** Exercise **
Whenever a line in the data below includes the string "root", copy it out.

──────── Supplied entries ────────

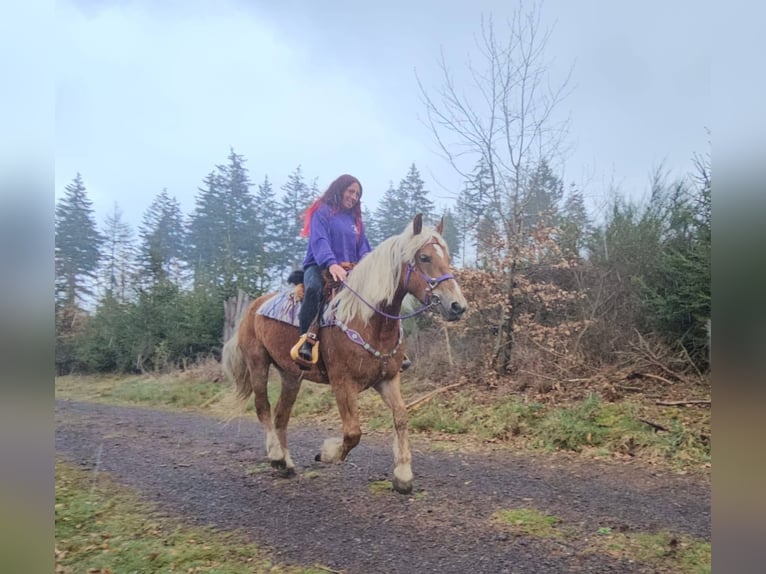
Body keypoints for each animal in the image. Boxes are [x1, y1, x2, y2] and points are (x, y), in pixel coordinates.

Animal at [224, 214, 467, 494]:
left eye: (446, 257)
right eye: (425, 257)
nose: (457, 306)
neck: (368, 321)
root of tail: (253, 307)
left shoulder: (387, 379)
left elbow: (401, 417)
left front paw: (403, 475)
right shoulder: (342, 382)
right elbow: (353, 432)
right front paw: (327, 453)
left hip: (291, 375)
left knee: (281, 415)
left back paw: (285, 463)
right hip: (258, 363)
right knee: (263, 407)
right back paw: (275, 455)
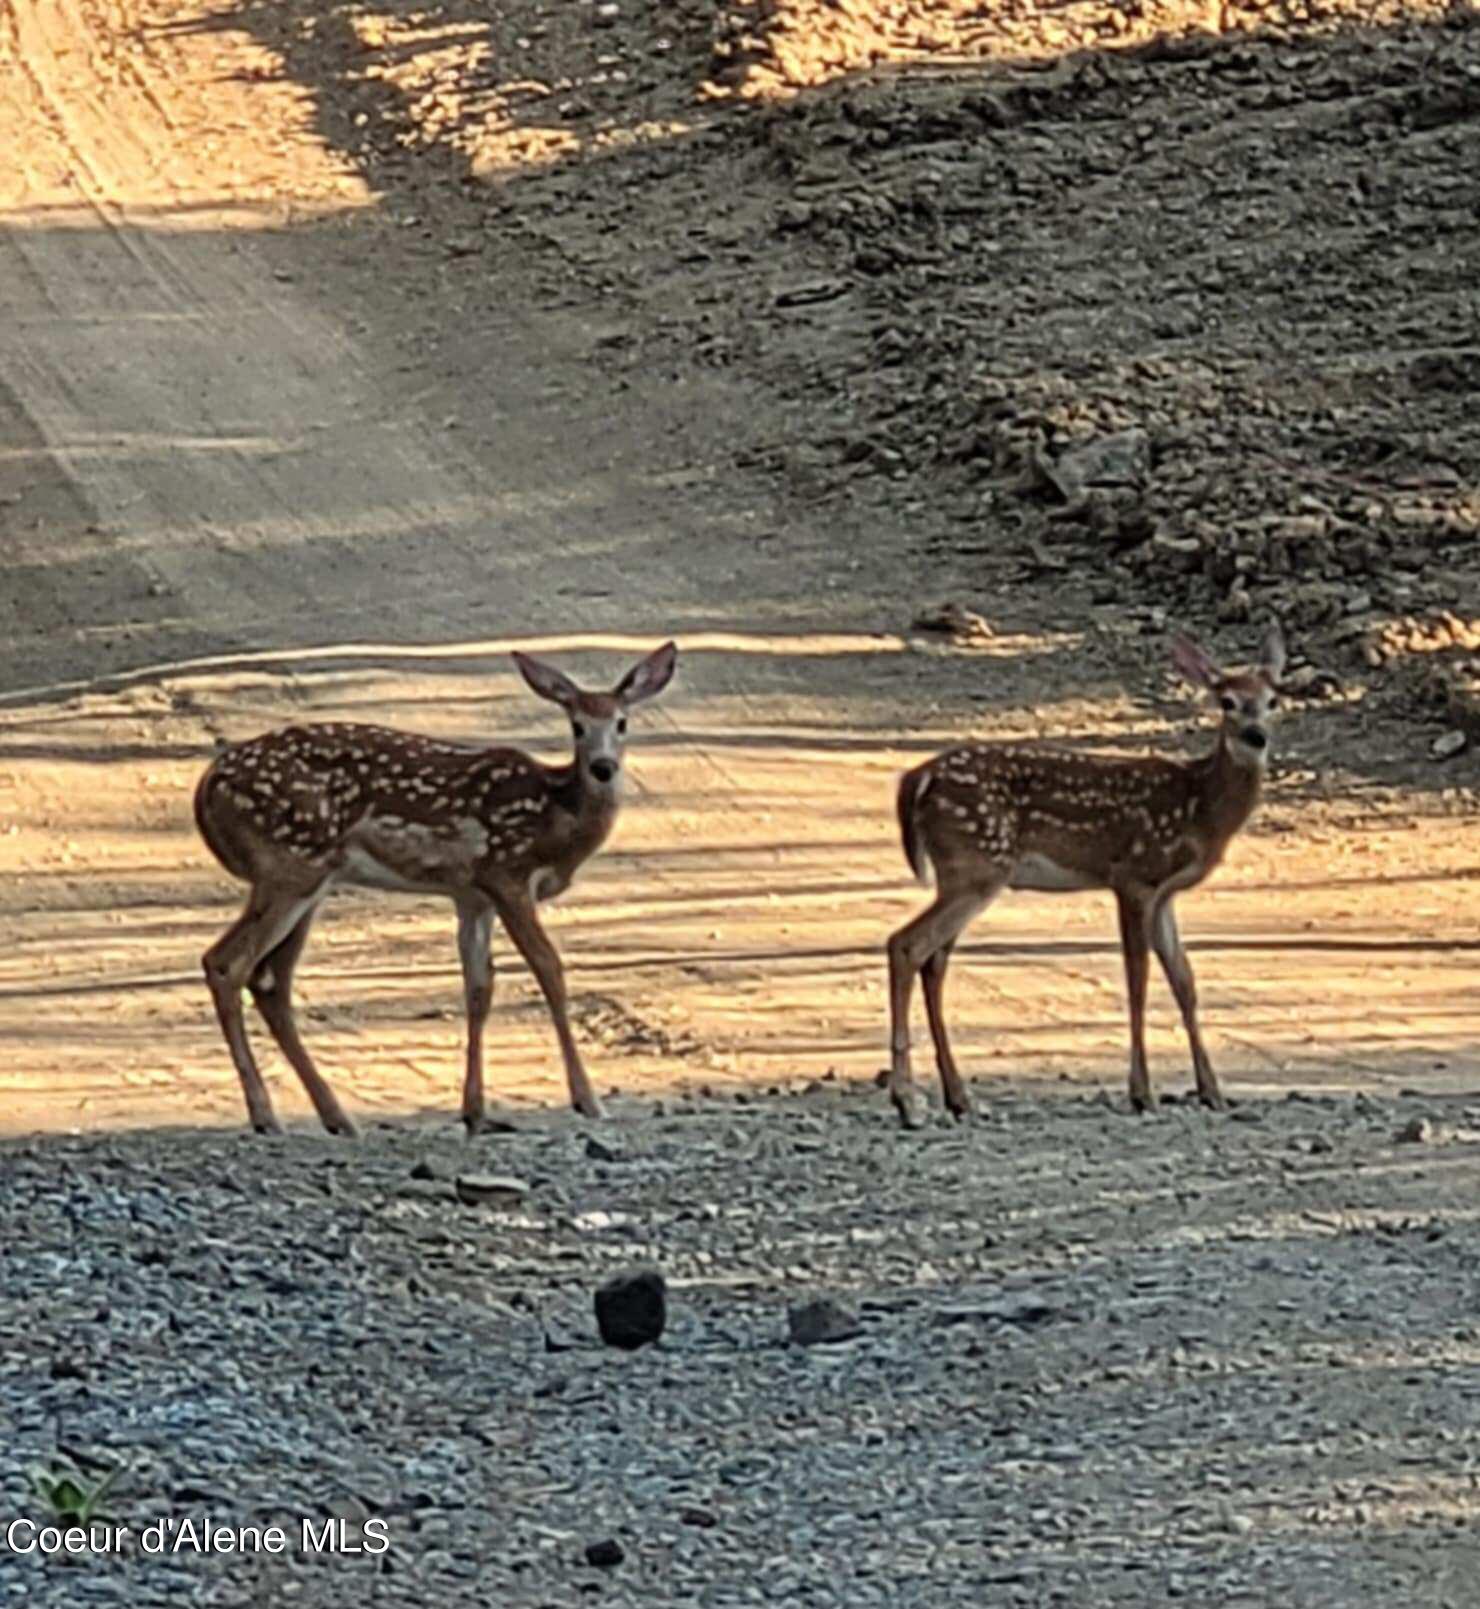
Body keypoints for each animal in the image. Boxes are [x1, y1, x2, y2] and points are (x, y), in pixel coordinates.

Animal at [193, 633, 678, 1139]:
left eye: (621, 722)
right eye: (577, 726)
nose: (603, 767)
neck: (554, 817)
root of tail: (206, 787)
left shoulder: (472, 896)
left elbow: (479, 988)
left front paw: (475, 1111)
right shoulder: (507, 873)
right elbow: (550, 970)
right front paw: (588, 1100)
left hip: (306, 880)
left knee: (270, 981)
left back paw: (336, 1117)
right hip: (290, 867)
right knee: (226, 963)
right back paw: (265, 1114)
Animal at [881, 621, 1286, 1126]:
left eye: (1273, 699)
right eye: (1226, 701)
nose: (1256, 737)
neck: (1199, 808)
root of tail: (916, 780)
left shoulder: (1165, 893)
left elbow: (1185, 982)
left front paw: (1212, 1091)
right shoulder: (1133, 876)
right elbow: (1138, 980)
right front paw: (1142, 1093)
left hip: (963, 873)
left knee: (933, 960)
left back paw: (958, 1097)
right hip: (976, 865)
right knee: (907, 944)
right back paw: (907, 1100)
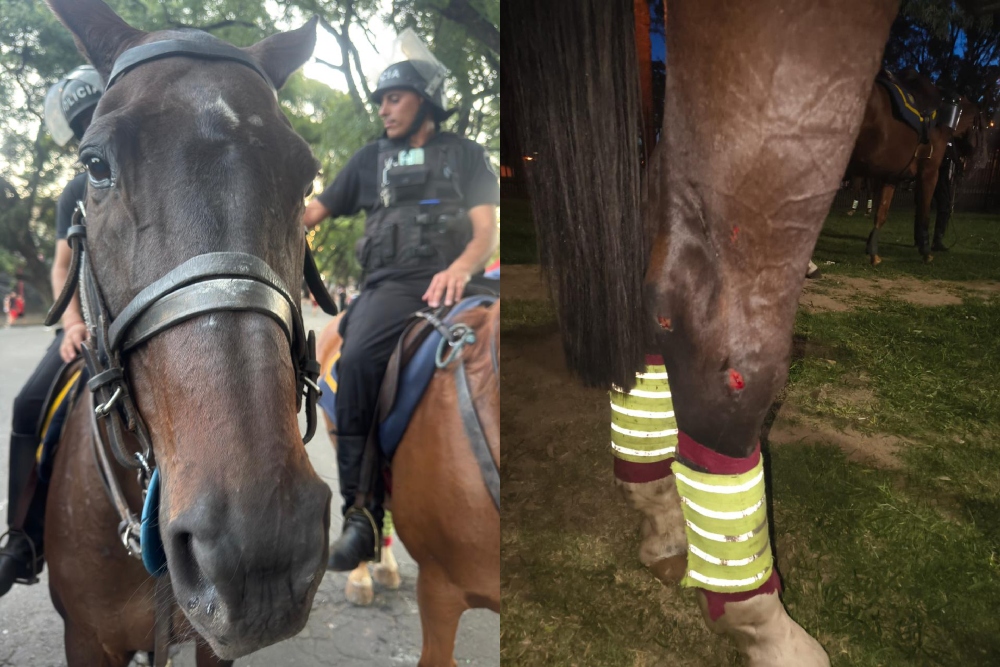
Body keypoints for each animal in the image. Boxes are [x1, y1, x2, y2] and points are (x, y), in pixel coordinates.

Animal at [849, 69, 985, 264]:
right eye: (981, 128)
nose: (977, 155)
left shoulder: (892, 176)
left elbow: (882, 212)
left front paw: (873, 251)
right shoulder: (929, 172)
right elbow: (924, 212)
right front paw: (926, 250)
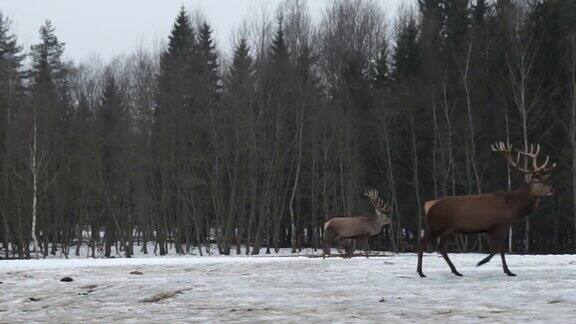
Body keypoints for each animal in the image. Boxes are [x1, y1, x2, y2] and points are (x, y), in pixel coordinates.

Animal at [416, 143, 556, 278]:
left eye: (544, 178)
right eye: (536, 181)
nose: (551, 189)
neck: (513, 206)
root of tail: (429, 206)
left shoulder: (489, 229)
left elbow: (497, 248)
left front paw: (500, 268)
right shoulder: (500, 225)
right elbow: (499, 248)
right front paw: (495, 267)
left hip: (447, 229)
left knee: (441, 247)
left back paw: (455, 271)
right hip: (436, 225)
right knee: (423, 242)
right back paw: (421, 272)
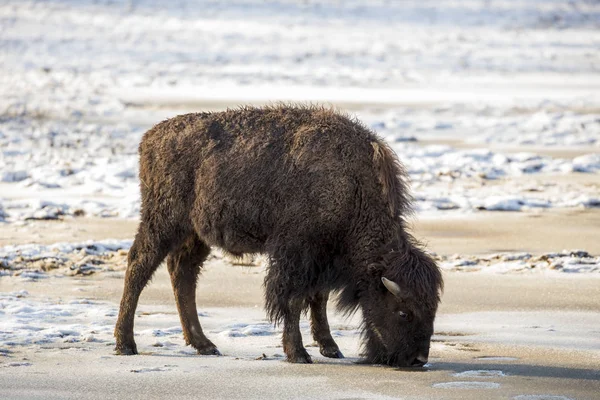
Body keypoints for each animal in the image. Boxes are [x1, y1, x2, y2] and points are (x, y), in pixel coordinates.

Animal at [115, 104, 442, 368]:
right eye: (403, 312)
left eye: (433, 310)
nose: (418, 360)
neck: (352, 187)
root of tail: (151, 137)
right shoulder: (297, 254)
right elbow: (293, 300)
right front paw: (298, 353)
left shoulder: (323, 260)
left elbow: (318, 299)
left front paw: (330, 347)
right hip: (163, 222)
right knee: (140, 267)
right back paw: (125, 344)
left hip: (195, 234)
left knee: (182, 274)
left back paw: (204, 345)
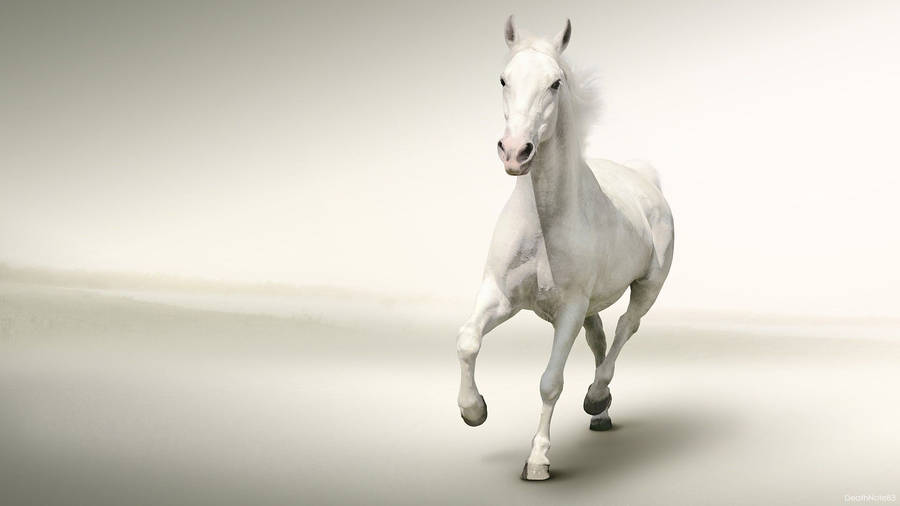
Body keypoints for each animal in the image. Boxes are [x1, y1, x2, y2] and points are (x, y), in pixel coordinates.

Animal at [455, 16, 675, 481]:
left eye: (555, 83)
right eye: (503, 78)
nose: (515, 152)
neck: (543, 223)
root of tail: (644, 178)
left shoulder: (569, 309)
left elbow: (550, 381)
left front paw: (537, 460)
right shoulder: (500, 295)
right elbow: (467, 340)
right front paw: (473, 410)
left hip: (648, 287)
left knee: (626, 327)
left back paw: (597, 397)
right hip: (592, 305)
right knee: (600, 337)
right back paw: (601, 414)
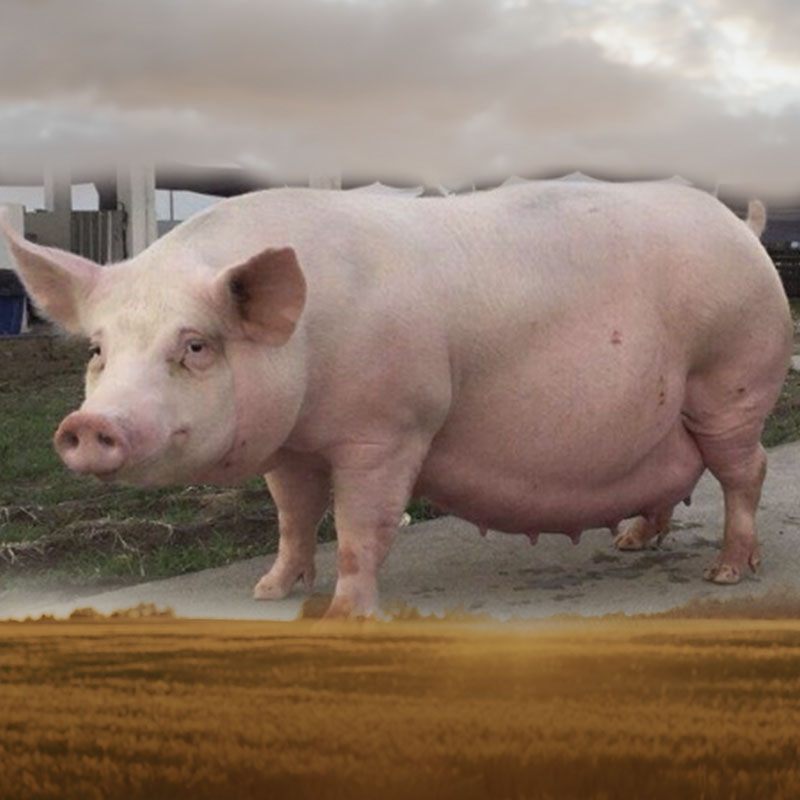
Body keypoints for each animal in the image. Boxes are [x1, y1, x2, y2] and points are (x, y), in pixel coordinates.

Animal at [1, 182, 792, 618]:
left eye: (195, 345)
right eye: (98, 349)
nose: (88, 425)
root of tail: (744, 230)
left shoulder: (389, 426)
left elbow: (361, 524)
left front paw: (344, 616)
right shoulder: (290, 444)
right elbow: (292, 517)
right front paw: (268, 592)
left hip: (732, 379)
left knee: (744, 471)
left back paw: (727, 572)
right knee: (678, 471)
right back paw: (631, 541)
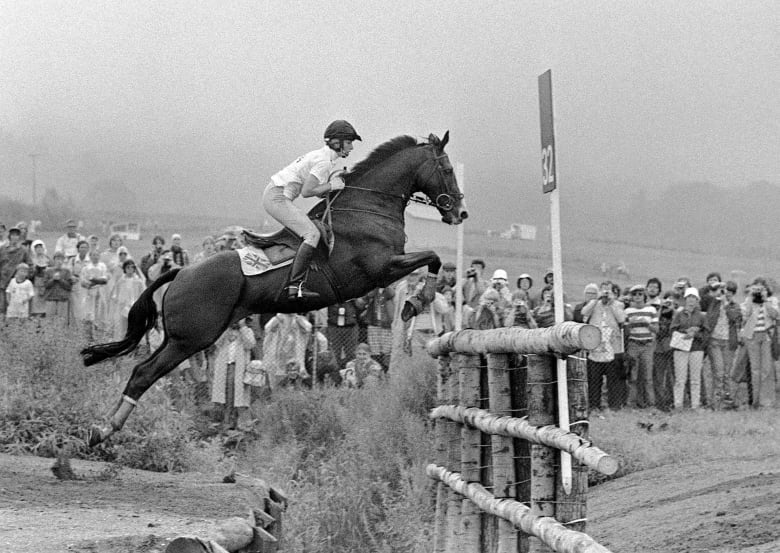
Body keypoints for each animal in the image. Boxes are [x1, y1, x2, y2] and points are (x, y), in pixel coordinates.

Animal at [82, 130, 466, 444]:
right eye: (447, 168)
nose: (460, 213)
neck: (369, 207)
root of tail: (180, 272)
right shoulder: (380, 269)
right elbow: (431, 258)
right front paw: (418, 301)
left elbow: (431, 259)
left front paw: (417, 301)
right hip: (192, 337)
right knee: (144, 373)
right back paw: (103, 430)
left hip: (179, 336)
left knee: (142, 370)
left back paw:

────────

** Problem solution **
root of tail: (253, 307)
root of tail: (206, 787)
root of tail: (916, 780)
root of tail: (429, 206)
root of tail: (151, 137)
root of tail: (644, 178)
root of tail: (744, 230)
root of tail: (180, 272)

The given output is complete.